Reputation: 41
I have a data set with number of people at a certain age (ranging from 0-105+), recorded in the period 1846-2014, and I am making a scatterplot of the summed amount of people by year; there's one data set for males and one for females. After that, I am going to add a trend line, but I am having problems figuring out how.
This is what I've got so far:
B <- as.matrix(read.table("clipboard"))
head(B)
age <- 0:105
y <- 1846:2014
plot(c(1846:2014), c(colSums(B)), col=3, xlab="Year", ylab="Summed age", main="Summed people")
This gives me the plot, but I am not sure how to add the trend line. Please help. Plot looks like this: https://www.dropbox.com/s/5dono5bjrmqylcp/Plot.png?dl=0
Upvotes: 4
Views: 26824
Reputation: 226162
I downloaded your data file and posted it somewhere accessible.
urlsrc <- "http://www.math.mcmaster.ca/bolker/misc"
urlfn <- "201512516853914205393FolkemEttAarig.tsv"
d <- read.delim(url(paste(urlsrc,urlfn,sep="/")),header=TRUE,
check.names=FALSE)
dm <- d[,3:171]
y <- as.numeric(names(dm))
Now make the plot:
plot(y, colSums(dm),
col=3, xlab="Year", ylab="Summed age", main="Summed people")

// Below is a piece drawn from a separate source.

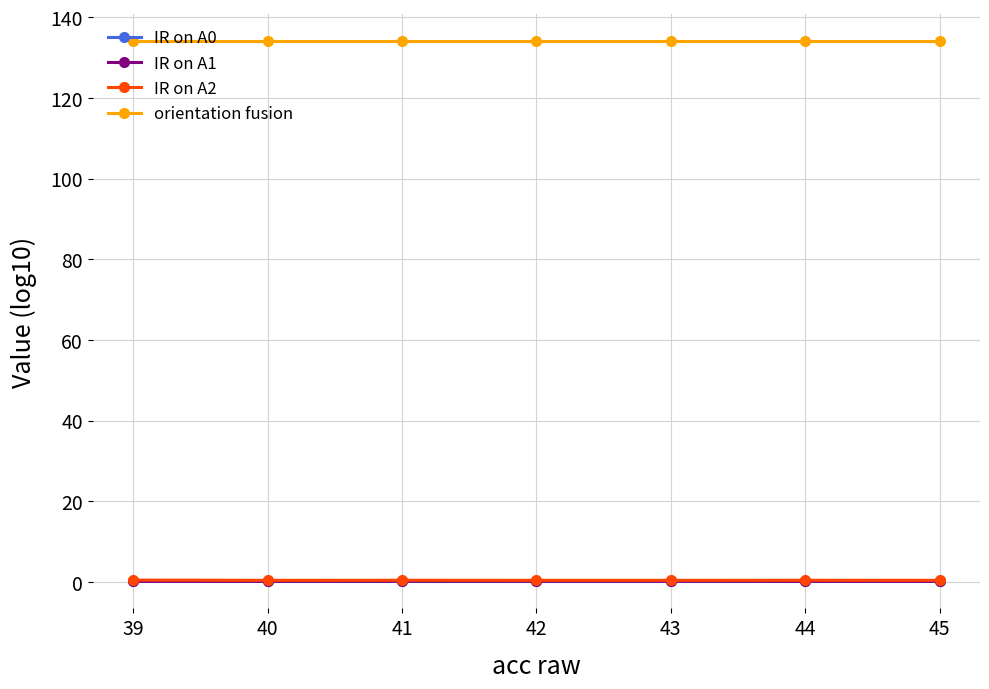

Is it true that orientation fusion equals 232.5 at 44?

False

abline(lm(colSums(dm) ~ y))
You can also do it like this:
library("tidyr")
library("ggplot2"); theme_set(theme_bw())
library("dplyr")
d2 <- gather(dm,year,pop,convert=TRUE)
d3 <- d2 %>% group_by(year) %>% summarise(pop=mean(pop))
ggplot(d3,aes(year,pop)) + geom_point() +
geom_smooth(method="lm")
There is a confidence interval around this trend line, but it's so narrow that it's hard to see.
update: I accidentally used the mean instead of the sum in the second plot, but of course it should be easy to change that.
Upvotes: 9